Le théâtre de la Croix-Rousse a la bonne idée de reprogrammer Le Quai de Ouistreham à partir de ce soir, pièce inspirée du livre de Florence Aubenas, mise en scène par Louise Vignaud et interprétée par Magali Bonat.
Journaliste, grande reportrice, chroniqueuse judiciaire, ex-otage retenue en Irak durant les six premiers mois de l’année 2005, Florence Aubenas est peut-être, avant tout, une écrivaine. Non pas que les nombreux articles qu’elle a publiés à Libération, au Nouvel Observateur puis au Monde comptent pour du beurre. Mais c’est sans doute par ses livres qu’elle réussit à toucher ses lecteurs le plus profondément. D’autant que ceux-ci sont issus de son travail, de ses méthodes – affûtées – de journaliste.
Le Quai de Ouistreham, paru en 2010 aux éditions de l’Olivier, en est la meilleure preuve. Pour l’écrire, elle s’est fondue dans le décor qu’elle voulait peindre. De février à juillet 2009, elle a pris un congé sans solde, s’est installée dans une chambre d’étudiant à Caen et s’est inscrite à Pôle emploi pour chercher du travail en cachant son métier de journaliste : elle prétend n’avoir qu’un baccalauréat littéraire (elle est en réalité diplômée du Centre de formation des journalistes, entre autres).

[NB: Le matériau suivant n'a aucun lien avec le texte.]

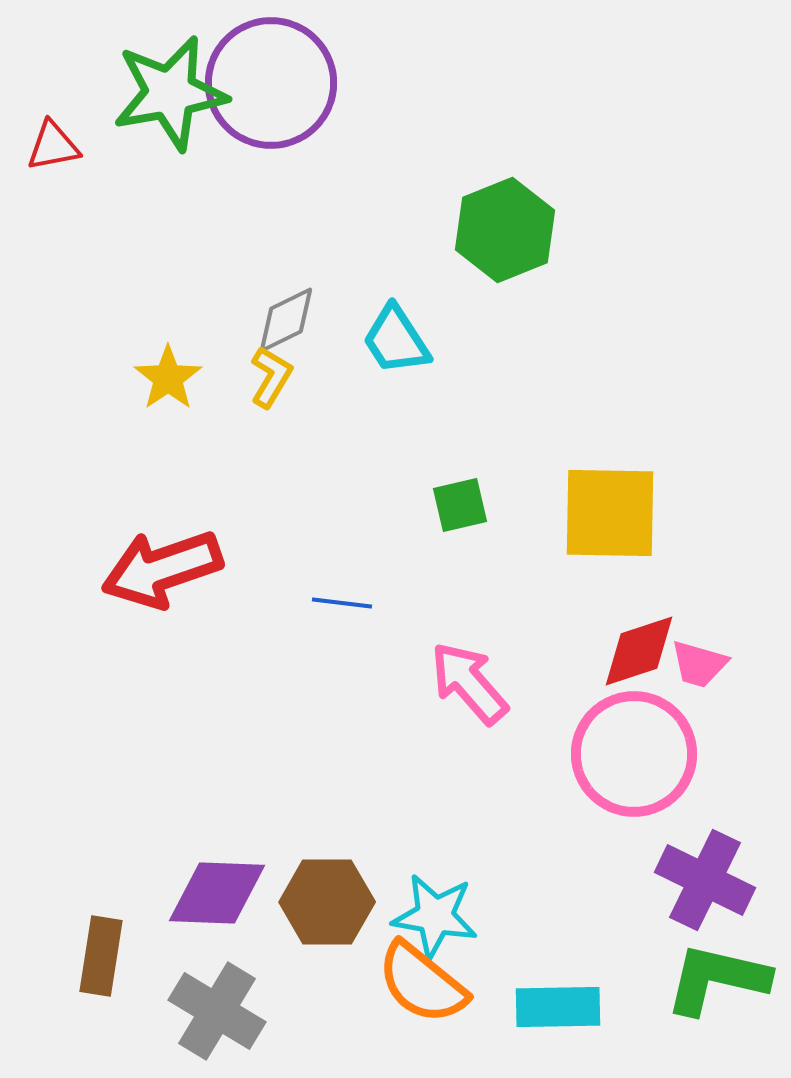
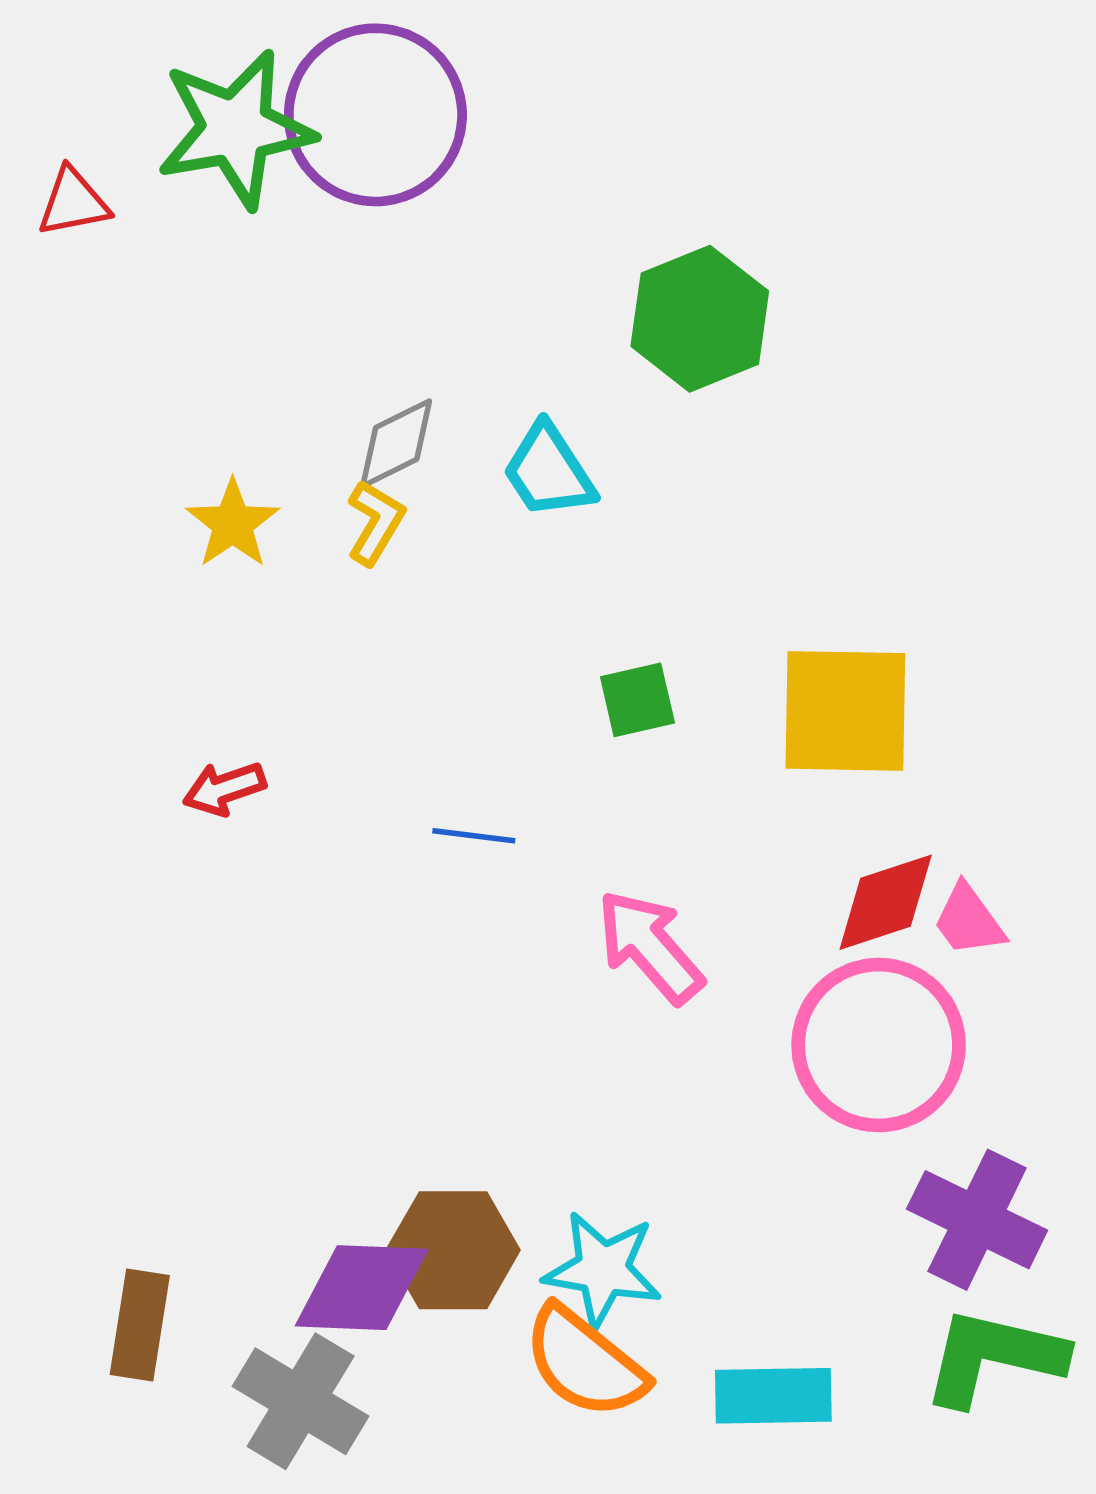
red arrow: (162, 569) -> (224, 789), size x0.5
pink trapezoid: (699, 664) -> (969, 920), turned 38
purple diamond: (217, 893) -> (362, 1288), moved

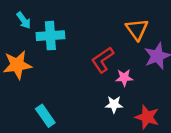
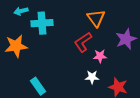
cyan arrow: (24, 20) -> (21, 11), turned 112
orange triangle: (137, 29) -> (96, 18), moved

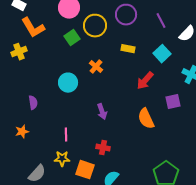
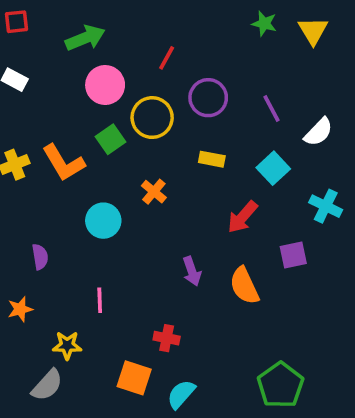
orange L-shape: (33, 28) -> (64, 163), moved
purple arrow: (102, 112) -> (192, 271), moved
pink line: (66, 135) -> (100, 300), moved
yellow star: (62, 159) -> (67, 345), moved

Elle mène ainsi son enquête sur la France des travailleurs précaires, condamnés à survivre avec un salaire inférieur au Smic. Une expérience déjà réalisée en Allemagne par Günter Wallraff, qui s’était fait passer pour un Turc dans les années 1980. Ou John Howard Griffin, écrivain et journaliste américain, qui publie en 1961 Dans la peau d’un noir, le récit de son expérience de six semaines, en Blanc du Texas grimé en Afro-Américain, plongé dans la réalité de l’existence d’un Noir dans le sud des États-Unis.
Mais revenons à Florence Aubenas qui, après avoir enchaîné les petits boulots, travaille comme femme de ménage dans les ferries faisant escale sur le quai de Ouistreham durant plusieurs mois.
Les reins qui se bloquent, le dos qui tire
De façon anonyme, elle partage le quotidien de ces femmes, plus ou moins jeunes, durant de longs mois. Certaines le lui reprocheront ensuite, se sentant trahies. La vérité est à ce prix.
Et elle se cogne à la tâche comme les autres, récurant les bateaux pour des agences d’intérim. Ou les bureaux ; mais surtout les toilettes, immondes, des entrepôts, des usines, en bord de Manche. C’est cette immersion totale qu’elle raconte. De son écriture claire, précise, à hauteur de femmes, elle dit les petits matins blêmes, le travail humiliant, éreintant et mal payé, les reins qui se bloquent, le dos qui tire. La cigarette qu’on ne peut jamais finir tant la tâche est ardue, pénible, interminable, tout le temps surveillée par de petits chefs tatillons.
Mais au-delà des souffrances quotidiennes, de la vie sans horizon, elle loue la solidarité entre ces femmes, dites “agents de nettoyage”. Cette amitié qui leur permet de garder la tête haute, et un peu d’espoir dans la dureté des jours et des nuits au sommeil rare.
Dans une mise en scène à la sobriété quasi monacale signée par Louise Vignaud, Magali Bonat se glisse dans la peau de Florence Aubenas. Comédienne investie dans un rôle qui lui va comme un gant, elle nous fait partager ce bout de chemin, âpre mais profondément humain. La précision, l’attention aux détails, l’humour qui sourd parfois, n’en sont que plus bouleversants. Le spectacle a eu un tel succès lors de sa création au théâtre des Clochards-Célestes* que toutes les dernières représentations étaient à guichet fermé. Le théâtre de la Croix-Rousse nous donne une occasion supplémentaire de voir cette performance d’actrice exceptionnelle, et d’entendre ce texte saisissant de vérité.
Le Quai de Ouistreham – Du 6 au 10 octobre au théâtre de la Croix-Rousse. www.croix-rousse.com
* La mention du théâtre des Clochards-Célestes, et de Louise Vignaud qui en est l’actuelle directrice, nous fait penser à Élisabeth Saint-Blancat, malheureusement décédée cet été, qui dirigea ce petit théâtre des Pentes de la Croix-Rousse de 1986 à 2017 (année où elle passe le flambeau à Louise Vignaud). Beaucoup de jeunes compagnies, d’artistes émergents doivent leurs premiers pas sur scène, devant un public toujours chaleureux mais aussi exigeant, à ce lieu et à cette femme passionnée de théâtre et de littérature.